• Tekst źródłowy:
════════════════════

W stolicy marsz KOD "Wszyscy dla wolności"
"Wszyscy dla wolności" - pod takim hasłem odbywa się w Warszawie marsz zorganizowany przez Komitet Obrony Demokracji. Według policji bierze w nim udział ok. 10 tys. osób; ratusz podaje, że uczestników jest ok. 50 tys.
Uczestnicy marszu przeszli ul. Marszałkowską na Pl. Konstytucji. Manifestacja zakończy się przed dawną kawiarnią Niespodzianka, gdzie w 1989 r. mieścił się sztab wyborczy Komitetu Obywatelskiego "Solidarność". Tam ma być wzniesiony toast za wolność.
Wiceprezydent Warszawy Jarosław Jóźwiak napisał na Twitterze, że w marszu bierze udział 50 tys. uczestników. Z kolei podinsp. Magdalena Bieniak z Komendy Stołecznej Policji poinformowała PAP, że w momencie, kiedy manifestacja rozpoczęła przemarsz z pl. Bankowego, a jednocześnie ustał już dalszy napływ ludzi w to miejsce, według szacunków policji zgromadzonych było ok. 10 tys. osób.
Marsz upamiętnia rocznicę pierwszych w powojennej historii Polski, częściowo wolnych wyborów z 4 czerwca 1989 r.
Zgromadzeni mają ze sobą flagi biało-czerwone, UE, KOD, PO i Nowoczesnej. Skandują "Wolność, równość, demokracja".
Wśród zgromadzonych są b. prezydenci Bronisław Komorowski i Aleksander Kwaśniewski, którzy mają wygłosić przemówienia na koniec demonstracji. Są też m.in. b. premier Ewa Kopacz (PO) i b. liderka Zjednoczonej Lewicy Barbara Nowacka oraz szef Nowoczesnej Ryszard Petru.
Komorowskiemu, który w sobotę obchodzi urodziny, tłum odśpiewał "Sto lat". "Kiedyś, w czasach PRL-u, gdy śpiewało się na imprezach opozycyjnych +Sto lat+, to nigdy nie było wiadomo, czy nie chodzi o sto lat więzienia. Mam nadzieję, że dzisiaj to już jest nieaktualne" - podziękował b. prezydent.

════════════════════

• Dane wejściowe:
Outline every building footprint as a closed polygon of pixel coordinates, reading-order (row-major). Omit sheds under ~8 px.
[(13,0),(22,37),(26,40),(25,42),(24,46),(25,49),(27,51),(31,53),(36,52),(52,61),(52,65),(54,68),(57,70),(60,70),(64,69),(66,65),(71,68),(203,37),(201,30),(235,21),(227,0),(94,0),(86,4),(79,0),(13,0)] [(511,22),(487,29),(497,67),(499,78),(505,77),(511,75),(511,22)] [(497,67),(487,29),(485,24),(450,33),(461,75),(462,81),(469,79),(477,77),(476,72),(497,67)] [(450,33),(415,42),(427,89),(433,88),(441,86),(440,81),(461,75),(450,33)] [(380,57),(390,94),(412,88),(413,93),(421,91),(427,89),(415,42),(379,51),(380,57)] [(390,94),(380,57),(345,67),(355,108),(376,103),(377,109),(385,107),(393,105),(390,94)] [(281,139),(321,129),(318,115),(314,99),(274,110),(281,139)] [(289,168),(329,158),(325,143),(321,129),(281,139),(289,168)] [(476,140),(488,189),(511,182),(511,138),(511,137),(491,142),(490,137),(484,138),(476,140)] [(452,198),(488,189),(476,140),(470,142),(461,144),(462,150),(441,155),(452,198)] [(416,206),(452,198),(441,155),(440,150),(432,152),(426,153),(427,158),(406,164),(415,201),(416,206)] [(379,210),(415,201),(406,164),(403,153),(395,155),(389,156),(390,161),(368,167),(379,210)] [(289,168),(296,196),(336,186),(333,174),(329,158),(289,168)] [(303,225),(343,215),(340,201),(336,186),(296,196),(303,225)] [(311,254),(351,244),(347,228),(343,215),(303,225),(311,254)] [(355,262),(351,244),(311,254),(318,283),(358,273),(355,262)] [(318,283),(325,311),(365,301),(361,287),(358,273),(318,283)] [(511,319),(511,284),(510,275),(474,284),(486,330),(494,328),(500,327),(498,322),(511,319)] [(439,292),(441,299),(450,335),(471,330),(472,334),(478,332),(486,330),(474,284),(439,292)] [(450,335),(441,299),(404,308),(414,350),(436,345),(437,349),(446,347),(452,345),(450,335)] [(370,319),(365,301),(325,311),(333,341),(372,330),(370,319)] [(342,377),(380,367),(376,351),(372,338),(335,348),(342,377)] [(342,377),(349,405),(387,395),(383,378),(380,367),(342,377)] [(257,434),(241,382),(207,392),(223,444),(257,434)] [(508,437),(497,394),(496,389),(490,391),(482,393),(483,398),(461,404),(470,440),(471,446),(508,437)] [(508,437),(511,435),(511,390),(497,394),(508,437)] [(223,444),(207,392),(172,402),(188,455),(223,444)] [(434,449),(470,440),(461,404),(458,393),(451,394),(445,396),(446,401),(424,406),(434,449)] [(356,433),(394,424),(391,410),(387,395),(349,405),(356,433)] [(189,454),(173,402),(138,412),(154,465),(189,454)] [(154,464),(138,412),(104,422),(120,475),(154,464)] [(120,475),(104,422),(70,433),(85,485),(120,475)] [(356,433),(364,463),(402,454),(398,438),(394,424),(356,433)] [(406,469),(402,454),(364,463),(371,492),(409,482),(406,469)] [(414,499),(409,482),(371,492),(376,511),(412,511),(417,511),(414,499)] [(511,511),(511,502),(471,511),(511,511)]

════════════════════

• Zadania do wykonania:
1. Streść tekst o marszu KOD w dwóch zdaniach.
2. Przytocz dosłownie fragment tekstu o marszu KOD, zaczynając od „Zgromadzeni mają ze” i kończąc na „Nowoczesnej Ryszard Petru.”.
3. Proszę kontynuować tekst o marszu KOD, zaczynając zaraz po jego ostatnim zdaniu.

• Odpowiedzi do zadań:
1. W Warszawie odbywa się marsz Komitetu Obrony Demokracji pod hasłem „Wszyscy dla wolności”, upamiętniający rocznicę częściowo wolnych wyborów z 4 czerwca 1989 r.; policja szacuje liczbę uczestników na ok. 10 tys., a ratusz na ok. 50 tys. Wśród zgromadzonych są m.in. byli prezydenci Bronisław Komorowski i Aleksander Kwaśniewski, którzy mają przemawiać na koniec, a manifestacja zakończy się przed dawną kawiarnią Niespodzianka, gdzie ma być wzniesiony toast za wolność.

2.
Zgromadzeni mają ze sobą flagi biało-czerwone, UE, KOD, PO i Nowoczesnej. Skandują "Wolność, równość, demokracja".
Wśród zgromadzonych są b. prezydenci Bronisław Komorowski i Aleksander Kwaśniewski, którzy mają wygłosić przemówienia na koniec demonstracji. Są też m.in. b. premier Ewa Kopacz (PO) i b. liderka Zjednoczonej Lewicy Barbara Nowacka oraz szef Nowoczesnej Ryszard Petru.

3.
Lider KOD Mateusz Kijowski powiedział na pl. Bankowym, że w 1989 r. "byliśmy razem, dzisiaj niestety razem już nie jesteśmy". "Bardzo nad tym ubolewam. Jesteśmy narodem, powinniśmy być w stanie przynajmniej ze sobą rozmawiać, ale nie można rozmawiać z ludźmi, których jedynym celem jest pozbawienie nas wolności i przejęcie władzy w państwie w każdym jej aspekcie, niezależnie od tego, czy jest to władza wykonawcza, sądownicza czy ustawodawcza" - powiedział Kijowski.
Dodał, że zgromadzenie jest po to, by "przypomnieć obecnie nam rządzącym, że wolność jest w nas i że nie pozwolimy na to, żeby ta wolność została nam odebrana".
Aleksandra Śniegocka z KOD powiedziała, że jest jej wstyd, jak przez rząd jest teraz odbierana Polska w świecie. "To rządzący powinni się wstydzić za każdym razem, kiedy ustanawiają kolejną ustawę, która knebluje opozycję, która zabiera nam pomału wolność. Rządzący wprowadzili pomiędzy nami mur. Mur pomiędzy rodzinami, mur pomiędzy przyjaciółmi i mur pomiędzy ludźmi, którzy chcą być razem, ponieważ to ojczyzna nas łączy" - podkreśliła.
"Musimy pokazywać, że to, że jesteśmy różni, że mamy różny światopogląd, nie oznacza, że chcemy mieć Polskę A i Polskę B, tylko dlatego że jakiś człowiek nie potrafi sobie z kompleksami swoimi poradzić" - dodała Śniegocka, na co tłum zareagował entuzjastycznie.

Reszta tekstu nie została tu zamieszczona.